I thought about it. “I do trust him. I might not have ever met him, but I considered him one of the closest friends I ever had. We shared a lot over the years. He lived in England, so there wasn’t a chance we were going to walk into each other in the halls at school, which helped break down the normal walls that kids put up to protect themselves. We were really close. Even about some pretty intimate stuff.”

“And yet you broke off all contact with him after the fire.”

“I told you, I was very self-destructive back then. It felt so unfair that I was still alive and Izzy wasn’t. I didn’t allow anything that might cause me happiness to stay in my life. And I think a part of me was ashamed to tell him what had happened. I know now it doesn’t make sense, but I was ashamed I didn’t save Izzy.”
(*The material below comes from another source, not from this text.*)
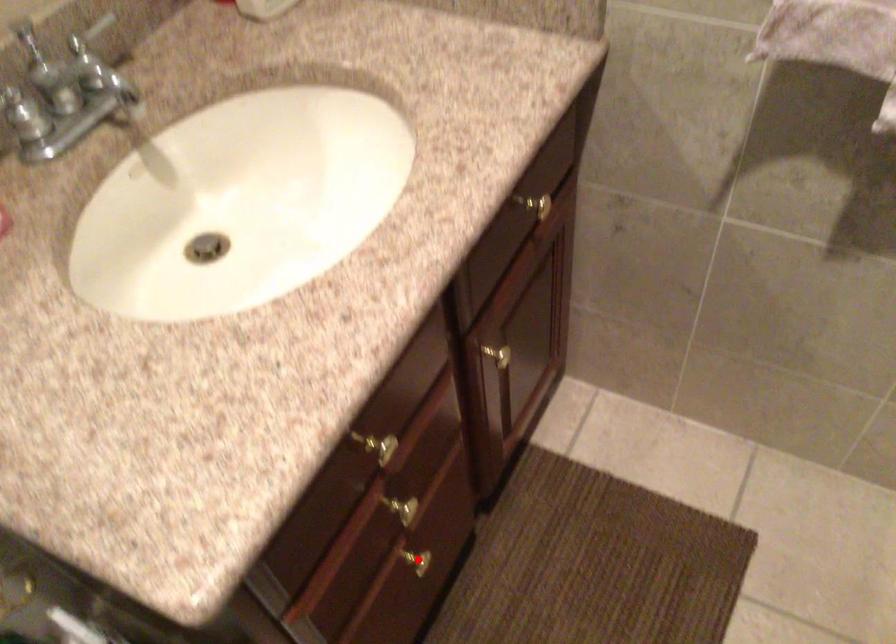
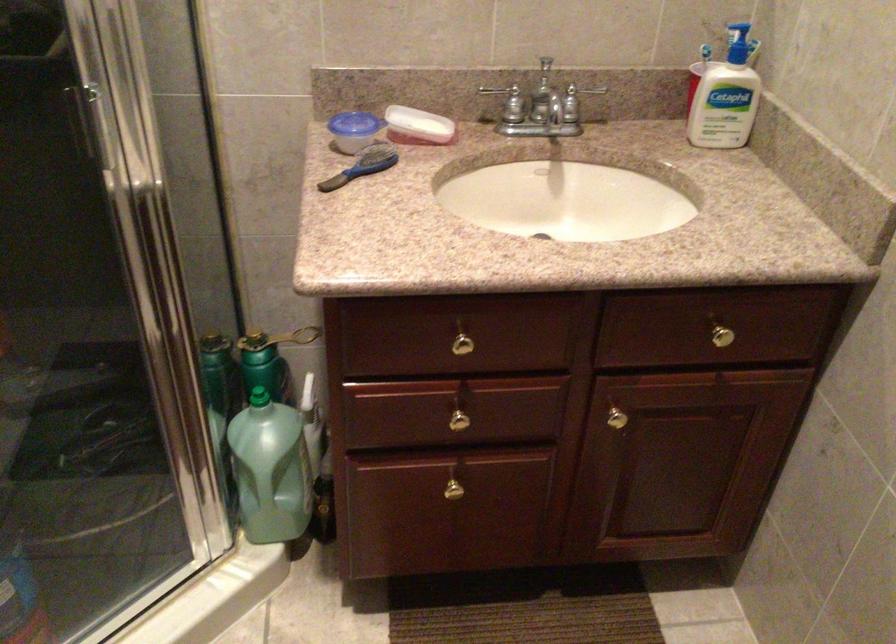
The point at the highlighted location is marked in the first image. Where is the corresponding point in the second image?

(455, 488)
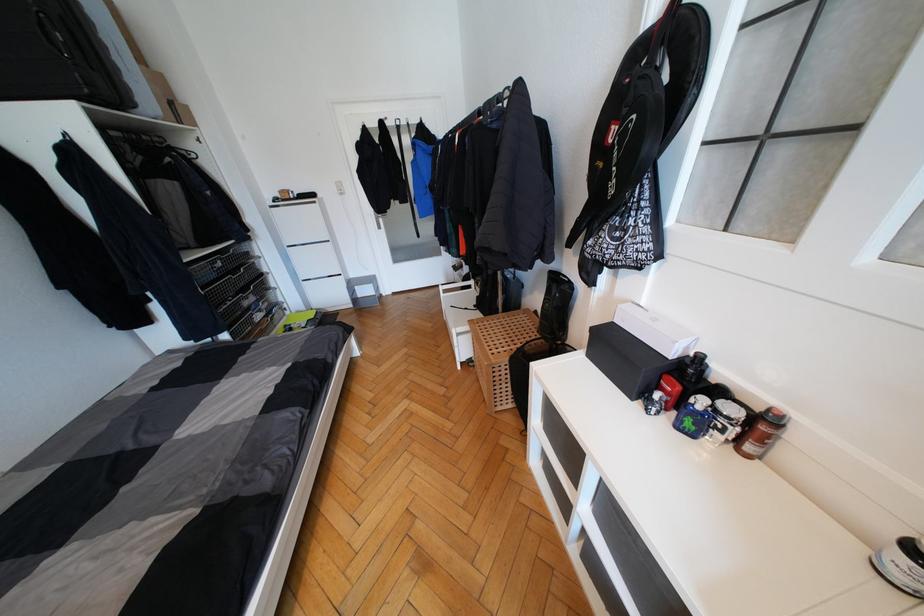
Doc and I walked in silence for a while. Eventually he stopped to peer through his binoculars. He spoke to me while looking off into the distance. “Allowing him back into your life can be good for a number of reasons. One, your relationship with him is intertwined with the period of your life that has caused you the most sadness and grief. You’ve permanently eliminated almost everything from that time of your life—leaving New York, not listening to music, crowds, gatherings, sadly even your parents have passed. So on a daily basis it’s very easy for you to pretend that part of your life didn’t exist. But it did, and while we can push things we don’t want to think about into the recesses of our mind, the only way to truly put them behind us is to deal with them. Griffin is part of your old life that you’ve tried to bury. Dealing with that relationship is a step toward moving forward.”

I nodded. That made sense. “What are the other reasons?”

Doc adjusted his binoculars. “Hmm?”

“You said allowing Griffin back into my life could be good for a number of reasons. But you only told me one.”

“Oh. Yes. Acceptance. The more people you open up to about your condition, the less you’ll fear the reactions of others and the better your support system.”

“I guess . . .”

“Plus, then there’s the coitus.”

I assumed I’d heard him wrong. “The what?”

“Coitus—you know, the unison of the male and female genitalia. It’s been a while since you’ve been with a man.”

Oh God. “Um. Yeah. I got it. Let’s just take it one step at a time.”Once, I’d written 14,331 words in a day. It was the most productive writing day I’d ever had. Although my average daily word count was more like two thousand. Yet it took me half a day to write a few hundred words in a letter to Griffin. It wasn’t so easy answering the question he’d asked.